Als „Meister der Komik“ wird Schulz in Rezensionen seitdem vorgestellt – ein Lob, das dem Autor nicht unverdient zukommt und doch zu kurz greift. Jenseits der immer wieder mit Arno Schmidt verglichenen Art, mit der vor allem in „Kolks blonde Bräute“ der norddeutsche, auch aus Werner-Comics bekannte Volltrunkenenjargon buchstabengetreu protokolliert wird, gibt es in „Morbus fonticuli“ sehr kurzweilige Passagen, in denen die Welt eines Anzeigenblatts in Hamburg-Harburg detailgenau geschildert wird.
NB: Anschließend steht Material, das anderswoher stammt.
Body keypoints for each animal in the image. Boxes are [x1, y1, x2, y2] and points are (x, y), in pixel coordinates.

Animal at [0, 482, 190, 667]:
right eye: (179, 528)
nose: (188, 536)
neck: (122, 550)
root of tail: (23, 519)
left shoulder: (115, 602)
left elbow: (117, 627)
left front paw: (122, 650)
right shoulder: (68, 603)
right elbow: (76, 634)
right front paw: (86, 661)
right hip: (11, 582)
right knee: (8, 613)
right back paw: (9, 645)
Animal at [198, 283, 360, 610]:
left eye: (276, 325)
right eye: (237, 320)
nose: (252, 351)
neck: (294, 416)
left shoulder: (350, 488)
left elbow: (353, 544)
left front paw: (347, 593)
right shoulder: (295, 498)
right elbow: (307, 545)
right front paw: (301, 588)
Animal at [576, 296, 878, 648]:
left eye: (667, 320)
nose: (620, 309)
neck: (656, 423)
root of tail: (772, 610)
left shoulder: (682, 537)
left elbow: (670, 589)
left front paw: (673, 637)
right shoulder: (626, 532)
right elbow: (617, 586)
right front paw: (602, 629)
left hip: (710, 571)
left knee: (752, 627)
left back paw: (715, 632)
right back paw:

Hier zeigt sich Schulz’ eigentlich Stärke, die zusammen mit dem Talent, unterhaltsam zu schreiben, überhaupt erst das Besondere seiner Bücher ergibt, die nicht als Comedy in Romanform abgetan werden dürfen: die treffende Charakterisierung seines Milieus.

Grundlage von Schulz’ Beobachtungen ist ein Grundkonflikt der eigenen Altersgruppe: Man ist doch nur die Nachhut von 1968, kann sich zwischen den beiden Idealfiguren jenes Jahres, dem Intellektuellen und dem Proletarier, nicht entscheiden, rutscht schließlich ab ins Dasein als Plebejer mit Magisterabschluss. Dies alles verkörpert Bodo Morten, der, wie Schulz sagt, „nicht in die Spitze will, sondern zurück. Er hatte mal einen sozialen Aufstieg verbunden mit einem intellektuellen Aufstieg, wurde da aber enttäuscht und sucht immer mehr nach einer Art Heimat.“

Es sei ihm wichtig gewesen, sagt Schulz, Mortens Geliebte Bärbel „darzustellen als Verlockung in ein plebejisches Milieu“. Dort sucht Morten die verlorene Heimat und wird darüber so krank, dass er sich zuletzt in einem Erdloch verschanzt.

Schulz erklärt Mortens selbst erdachtes, titelgebendes Leiden Morbus fonticuli so: „Alle meine Figuren kranken daran, dass sie den Verlust von Gruppenzugehörigkeit verkraften müssen und ihnen ihr Intellekt dabei nicht weiterhilft.“

Schulz’ Erfolg lässt vermuten, dass es einige geben könnte, die sich in seinen Figuren und ihren Problemen wiedererkennen – doch weder der Autor noch seine Leser dürften diese Probleme eintauschen wollen gegen ein Leben, das zwar ohne Schwierigkeiten ist, aber dafür auch ohne die Prägungen der Siebzigerjahre.